Hypofunctional glutamatergic neurotransmission in the prefrontal cortex is involved in the emotional deficit induced by repeated treatment with phencyclidine in mice: Implications for abnormalities of glutamate release and NMDA–CaMKII signaling

Abstract

In the present study, we investigated the involvement of prefrontal glutamatergic neurotransmission in the enhancement of immobility (emotional deficit) in a forced swimming test in mice treated with phencyclidine (PCP: 10 mg/kg/day for 14 days) repeatedly, which is regarded as an animal model for negative symptoms. A decrease in spontaneous extracellular glutamate release and increase in levels of the glutamate transporter GLAST, were observed in the prefrontal cortex (PFC) of PCP-treated mice, compared to saline-treated mice. NMDA receptor subunit 1 (NR1) and Ca 2+/calmoduline kinase II (CaMKII) were markedly activated in the PFC of saline-treated mice, but not PCP-treated mice, immediately after the forced swimming test. The facilitation of the function of NMDA receptors by d-cycloserine (30 mg/kg i.p.), an NMDA receptor glycine-site partial agonist, reversed the enhancement of immobility in the forced swimming test and impairment of CaMKII activation in the PCP-treated mice.
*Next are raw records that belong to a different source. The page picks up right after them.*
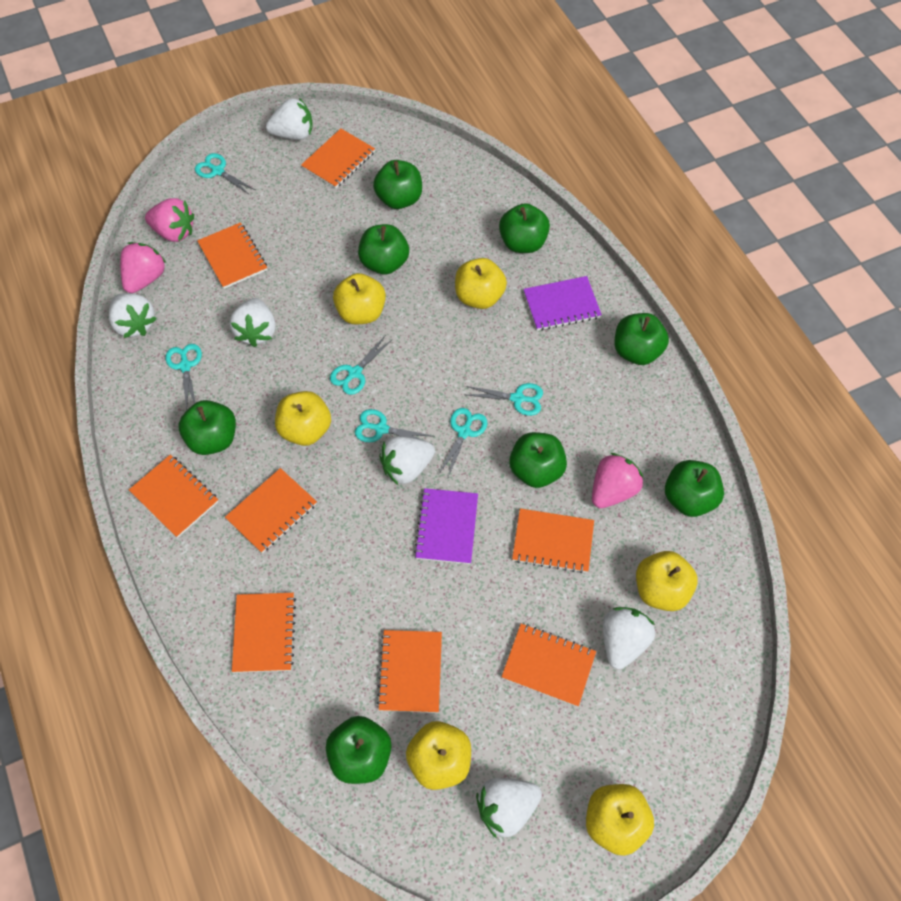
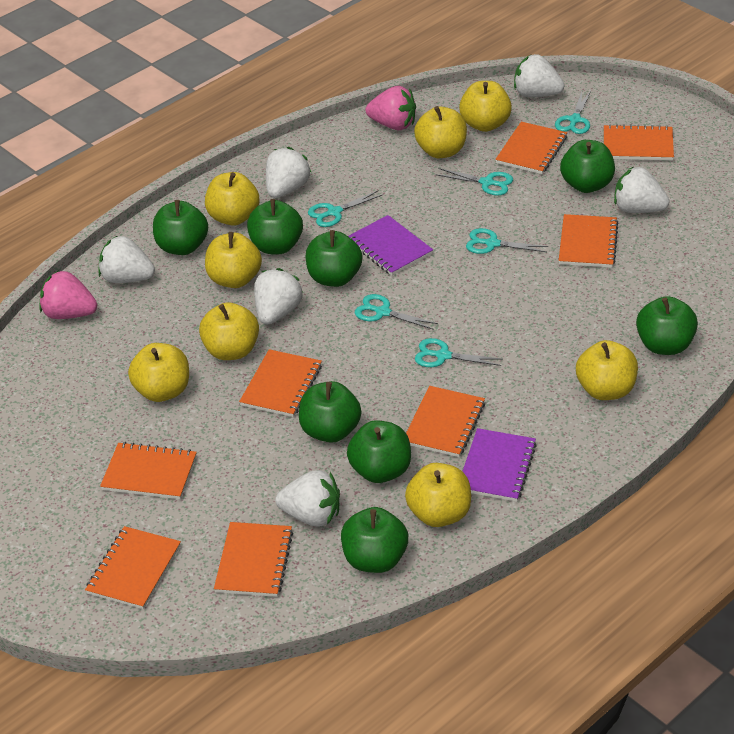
pink strawberry: 3 -> 2
yellow apple: 6 -> 8

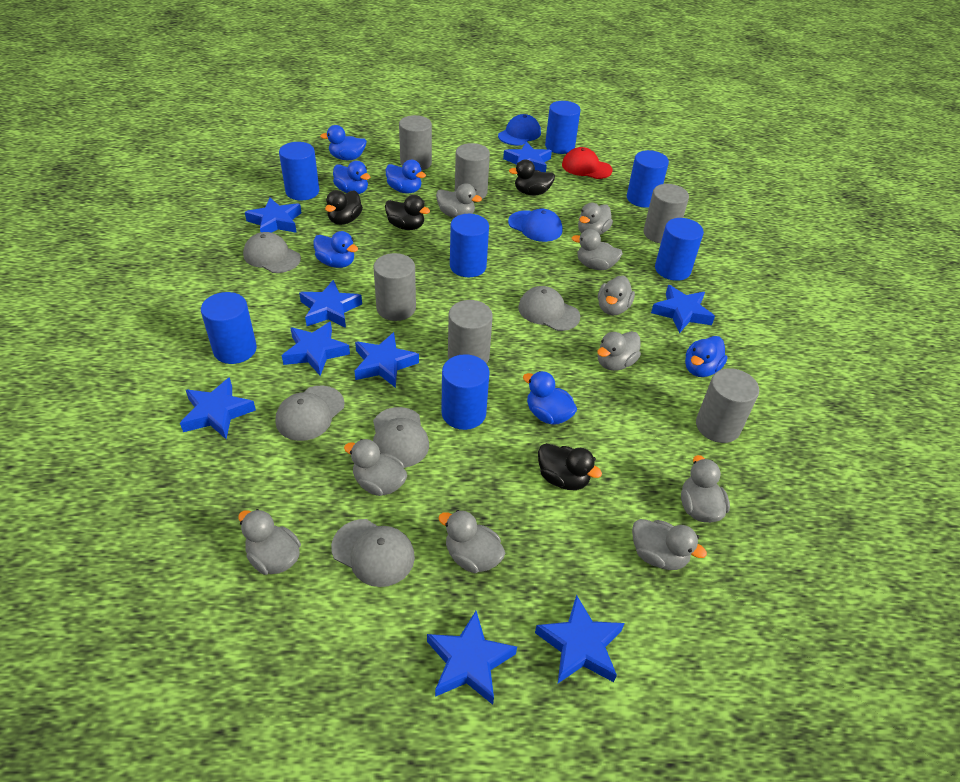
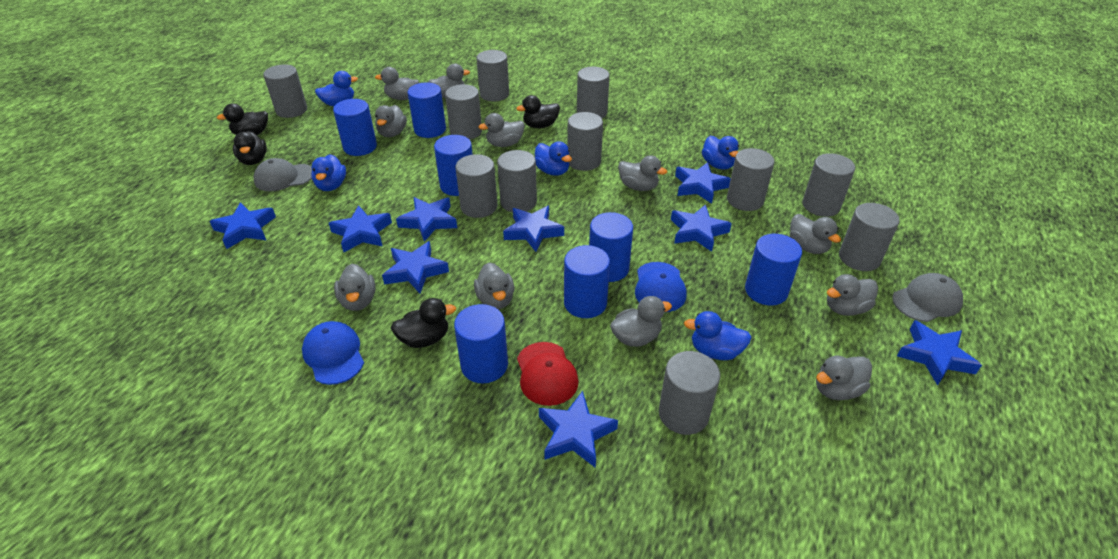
blue duck: 6 -> 5
grey cap: 5 -> 2
grey cylinder: 6 -> 11
grey duck: 10 -> 11

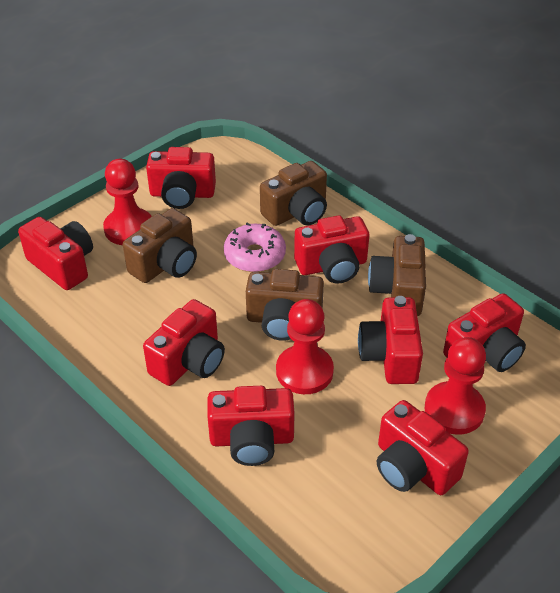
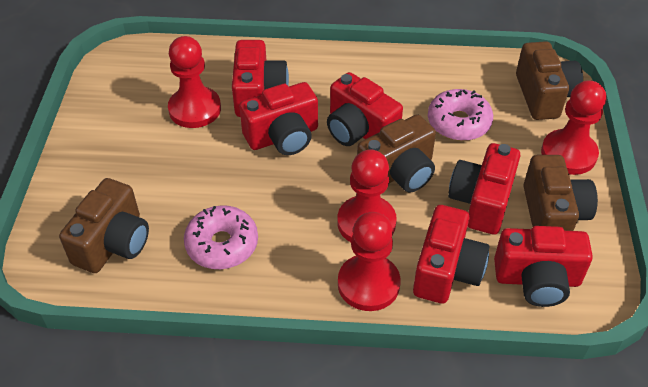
pink donut: 1 -> 2
red camera: 8 -> 6
red pawn: 3 -> 4

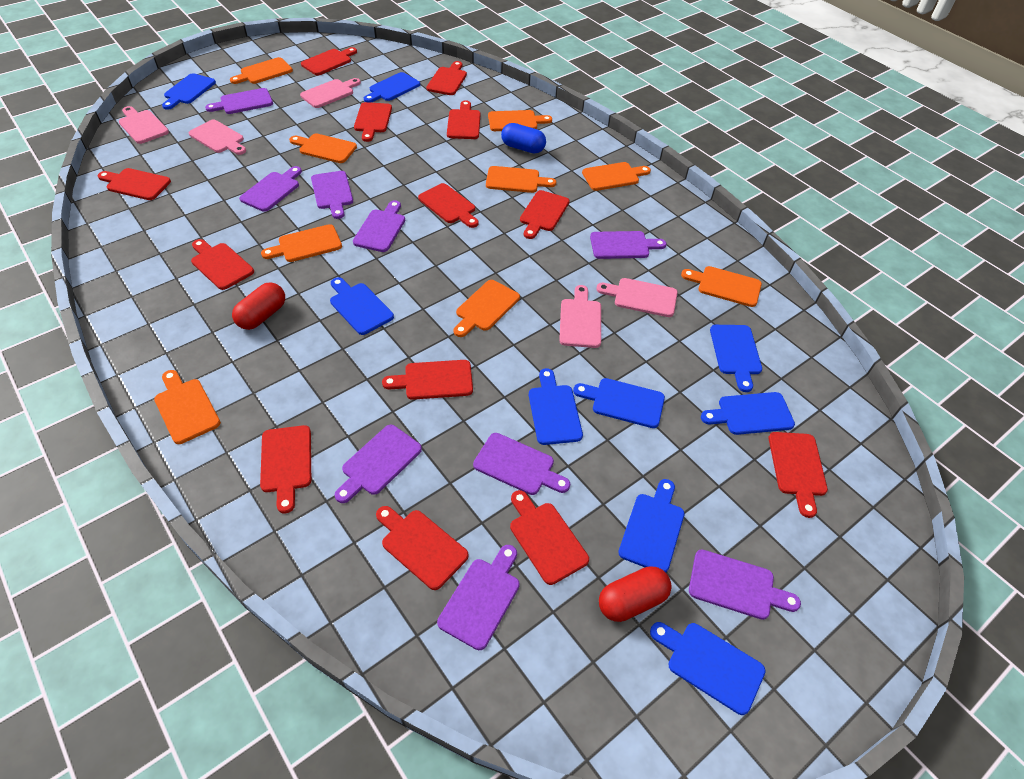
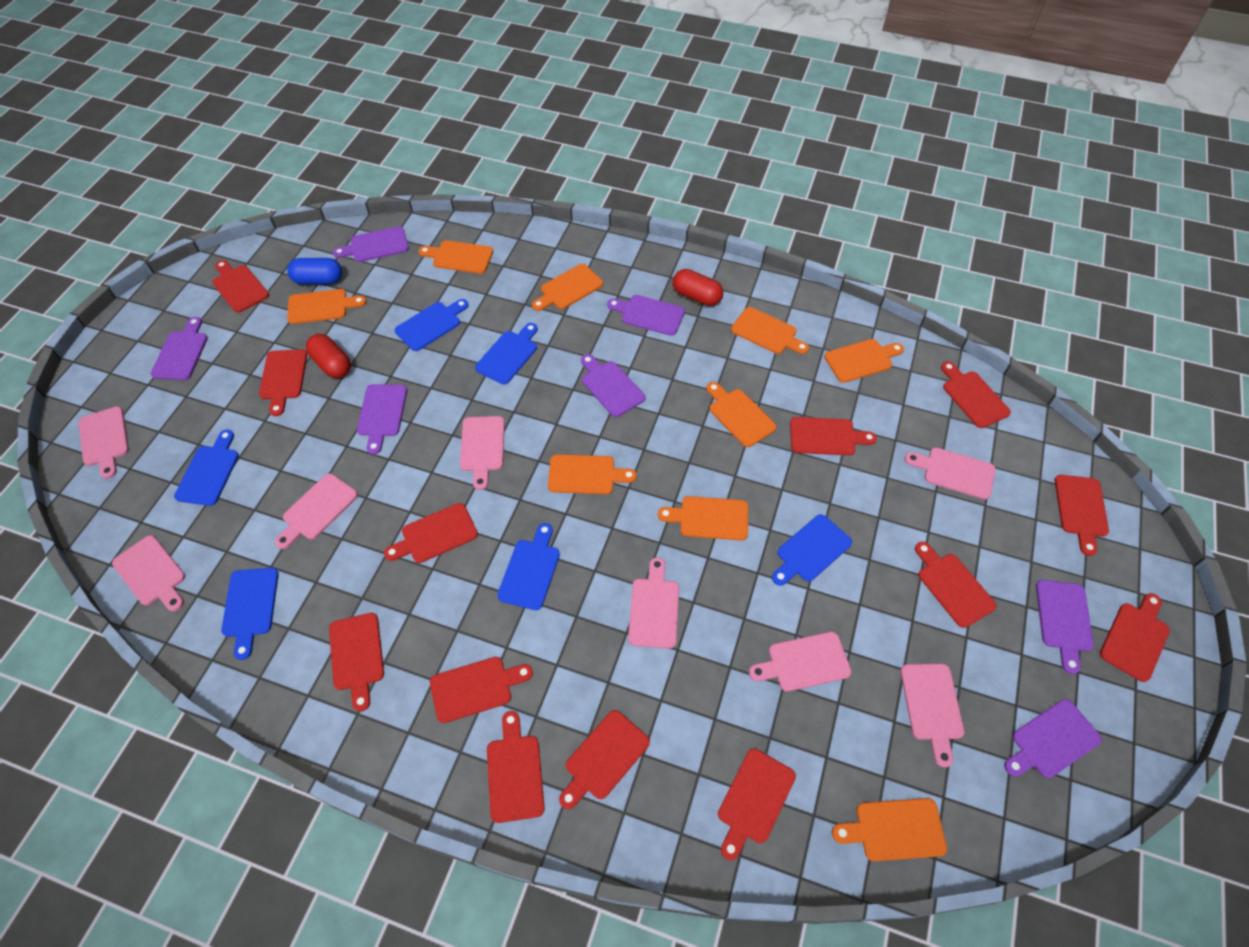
blue cutting board: 9 -> 6
pink cutting board: 5 -> 8
purple cutting board: 9 -> 7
Microinjection of dl-threo-β-benzyloxyaspartate (10 nmol/site/bilaterally), a potent blocker of glutamate transporters, into the PFC of PCP-treated mice also had an attenuating effect. In addition, activation of glial cells and a decrease of neuronal cell size were observed in the PFC of PCP-treated mice. These results suggest that repeated PCP treatment disrupts pre- and post-synaptic glutamatergic neurotransmission and induces morphological changes in the PFC and that such changes cause the emotional deficits exhibited in PCP-treated mice.